Stars: Catherine Tate, Iain Glen, Katharina Thalbach, Heike Makatsch, Brittany Ashworth, Jessica Barden, Nigel Betts, Robert Lowe

Director: Bille Eltringham

Based on the story of a real family who went from Bolton to East Germany and back again, this vehicle for TV comedienne Catherine Tate can't decide whether it's a light-hearted but sometimes tense escape drama or a farce that might have been made in 1968, the year in which the film is set.

Frank (Glen, with the film's most considered performance) is the head of the Bingley Communist Party. Seeking a more idealistic life, he journeys with his wife Dorothy (Tate) and two daughters (Ashworth, Barden) across Europe to East Germany.

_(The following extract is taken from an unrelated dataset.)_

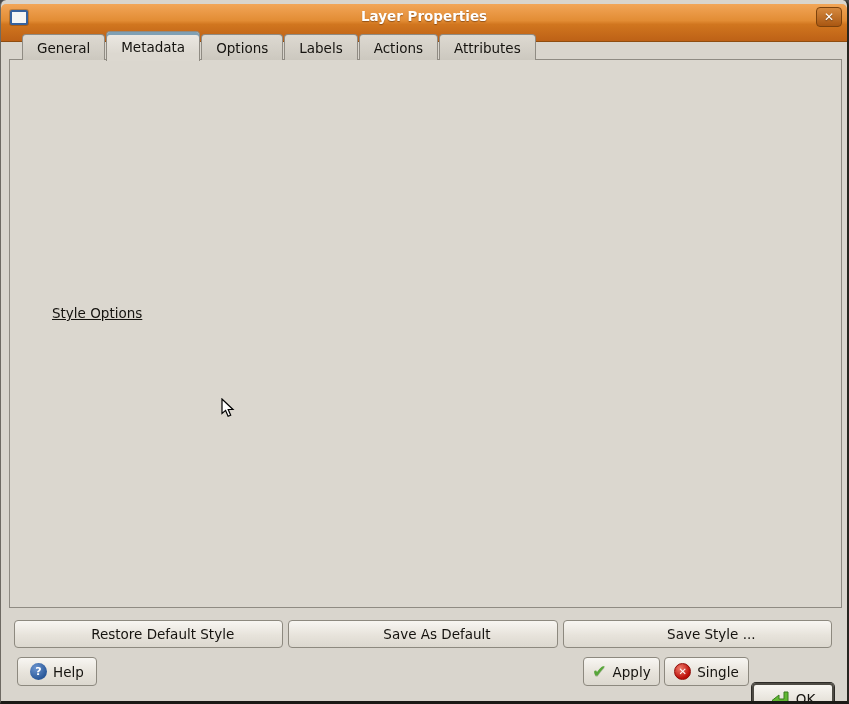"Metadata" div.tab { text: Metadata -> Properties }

Once there, they move into their rats' nest apartment and have to pay their landlady (Thalbach) for every service (like killing rats); she stashes the money away in her artificial leg.

While Frank settles into his new job as an English teacher, and succumbs to Communist ideology, Dorothy slides into a nightmare of rationing, censorship and joining 'the most spied-upon people in history'. But then she meets young people eager to escape...

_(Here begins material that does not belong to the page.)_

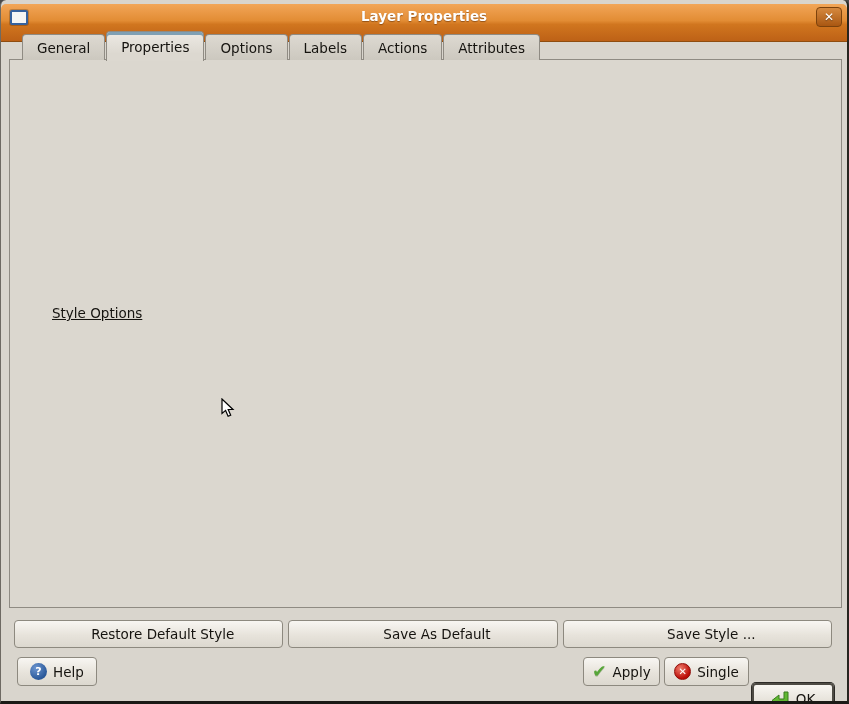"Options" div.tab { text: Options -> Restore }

Tate is straitjacketed in this role and struggles to make an impact. Most of the other performances, especially the East German characters, are over the top in the style of a British farce of the time. It just doesn't work. The 12A certificate is a bit of a mystery, unless there was a swear-word that I missed.

David Quinlan

UK/Hungary 2007. UK Distributor: Warner Brothers. Technicolor.
103 minutes. Not widescreen. UK certificate: 12A.

Guidance ratings (out of 3): Sex/nudity 0, Violence/Horror 0, Drugs 0, Swearing 0.